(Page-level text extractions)
• • •
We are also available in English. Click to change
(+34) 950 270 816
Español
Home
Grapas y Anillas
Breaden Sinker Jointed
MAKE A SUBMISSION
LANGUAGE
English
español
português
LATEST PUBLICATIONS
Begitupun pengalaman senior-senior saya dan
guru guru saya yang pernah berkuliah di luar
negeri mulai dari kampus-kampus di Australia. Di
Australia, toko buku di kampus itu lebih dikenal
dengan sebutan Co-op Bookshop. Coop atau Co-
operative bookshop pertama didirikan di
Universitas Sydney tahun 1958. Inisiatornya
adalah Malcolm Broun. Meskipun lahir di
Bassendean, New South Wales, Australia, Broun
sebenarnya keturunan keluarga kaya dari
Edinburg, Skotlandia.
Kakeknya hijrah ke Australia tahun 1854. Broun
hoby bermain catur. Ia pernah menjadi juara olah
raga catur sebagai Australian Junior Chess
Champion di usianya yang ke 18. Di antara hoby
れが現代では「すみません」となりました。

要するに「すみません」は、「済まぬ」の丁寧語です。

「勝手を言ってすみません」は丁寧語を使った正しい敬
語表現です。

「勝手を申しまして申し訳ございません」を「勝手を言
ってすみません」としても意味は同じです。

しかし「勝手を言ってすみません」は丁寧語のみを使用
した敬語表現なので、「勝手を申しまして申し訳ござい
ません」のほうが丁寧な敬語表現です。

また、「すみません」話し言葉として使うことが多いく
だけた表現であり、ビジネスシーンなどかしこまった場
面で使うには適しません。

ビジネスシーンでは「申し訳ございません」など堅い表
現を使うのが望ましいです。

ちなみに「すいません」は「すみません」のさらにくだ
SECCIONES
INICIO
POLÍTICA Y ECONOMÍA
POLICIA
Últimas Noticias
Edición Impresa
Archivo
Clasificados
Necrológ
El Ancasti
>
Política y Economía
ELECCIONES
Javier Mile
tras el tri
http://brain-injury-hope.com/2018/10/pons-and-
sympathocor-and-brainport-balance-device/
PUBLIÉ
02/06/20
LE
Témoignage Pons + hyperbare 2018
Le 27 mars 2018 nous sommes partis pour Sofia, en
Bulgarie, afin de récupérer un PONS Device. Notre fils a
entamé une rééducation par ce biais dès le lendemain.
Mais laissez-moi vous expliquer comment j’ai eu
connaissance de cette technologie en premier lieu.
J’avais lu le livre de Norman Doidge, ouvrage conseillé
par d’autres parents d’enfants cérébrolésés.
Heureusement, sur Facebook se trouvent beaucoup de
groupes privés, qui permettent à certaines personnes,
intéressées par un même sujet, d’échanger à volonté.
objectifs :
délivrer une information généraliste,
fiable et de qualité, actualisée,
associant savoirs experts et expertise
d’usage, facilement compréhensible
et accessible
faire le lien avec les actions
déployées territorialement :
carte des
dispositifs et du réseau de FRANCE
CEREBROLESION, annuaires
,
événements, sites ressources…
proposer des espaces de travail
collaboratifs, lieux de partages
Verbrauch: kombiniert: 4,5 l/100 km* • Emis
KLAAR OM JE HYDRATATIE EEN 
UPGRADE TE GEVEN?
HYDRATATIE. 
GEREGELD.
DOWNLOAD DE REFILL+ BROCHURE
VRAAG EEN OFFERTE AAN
• • •
• EXERCISE: Identify the lines of the data that contain the word "English". Copy each of them.

• ANSWER TO THIS TASK:
We are also available in English. Click to change
English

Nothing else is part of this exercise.